Non voglio essere banale, ma da napoletano, da bagnolese, da persona che andava allo stadio a vedere il Napoli e poi al palazzetto a seguire il Napoli Basket, vivo tutte le partite con lo stesso piacere, con la stessa tensione, però è indubbio che ci siano partite che lasciano il segno. Penso alla promozione in serie A, la Coppa Italia, lo scorso campionato con l’arrivo di Pino Sacripanti, con cui abbiamo centrato i play off dopo un inizio altalenante ed avremmo potuto dire la nostra in postseason, ma io mi ritengo fortunato di allenare la squadra della mia città e vivo ogni momento, anche gli allenamenti, con tanta passione e tanto amore per la mia squadra.
Da Lombardi a Bucchi, prima, passando per Mazzon e Caja, poi da Ponticiello a Sacripanti, passando per Lulli, quale caratteristica ruberesti agli allenatori con cui hai lavorato?
Ruberei qualcosa da ognuno per costruire la mia idea di pallacanestro, hai nominato grandi allenatori, luminari del basket italiano ed europeo. Ho l’onore di lavorare con Pino Sacripanti che ritengo tra i primissimi allenatori in Europa, ci sono tanti segreti che puoi carpire loro, stando al loro fianco capisci ed apprendi come bisogna lavorare e gestire la squadra per fare in modo che arrivino i risultati.
Ti sei definito un allenatore tifoso, quanto è difficile separare le due parti durante la partita?
Difficilissimo, però ci devo riuscire e ci sto riuscendo. Bisogna essere lucidi quando sei in panchina, per ogni suggerimento o consiglio. Vedere la partita dalla panchina è totalmente diverso, per cui devi essere sempre pronto e lucido, se per un attimo viene fuori il tifoso che è in te devi ributtarlo dentro ed essere professionista.
Obiettivo promozione, da quanto hai potuto vedere, tra i due gironi, chi pensi che sia la principale antagonista?

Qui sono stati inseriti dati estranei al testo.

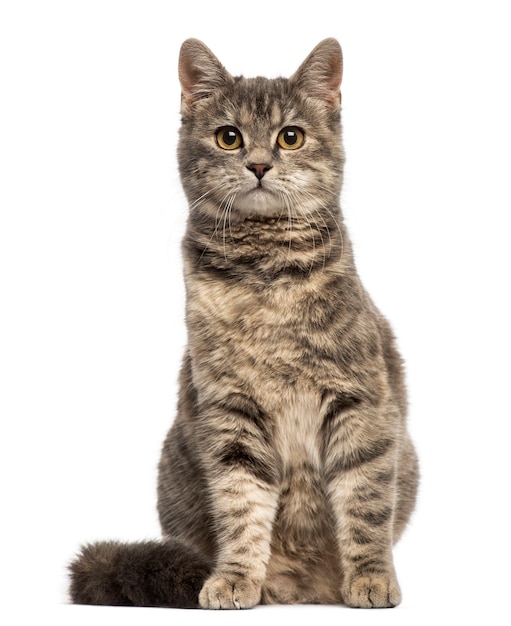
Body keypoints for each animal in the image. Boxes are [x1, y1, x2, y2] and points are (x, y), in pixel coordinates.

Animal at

Ci sono varie squadre attrezzate per fare benissimo, da noi c’è Scafati, ma anche Forlí e la stessa Ferrara che affronteremo fra qualche settimana, dall’altra parte penso a Verona e Torino, come squadre attrezzate per fare il salto di categoria.
Mercoledì al PalaBarbuto c’è la Stella Azzurra Roma, come ci presenteresti l’avversario?
Giocheremo contro una squadra che fa della corsa, della rapidità e della velocità la propria arma. Hanno giocatori in grado di giocare l’1 contro 1 in modo veloce e rapido come Thompson, per esempio, poi hanno Laster che è molto bravo a giocare in post; è una squadra di ragazzi, sappiamo cosa il vivaio Stella Azzurra sia capace di tirare fuori di anno in anno, sarà una partita molto delicata da giocare con pazienza, attenzione e dando il 100% in difesa.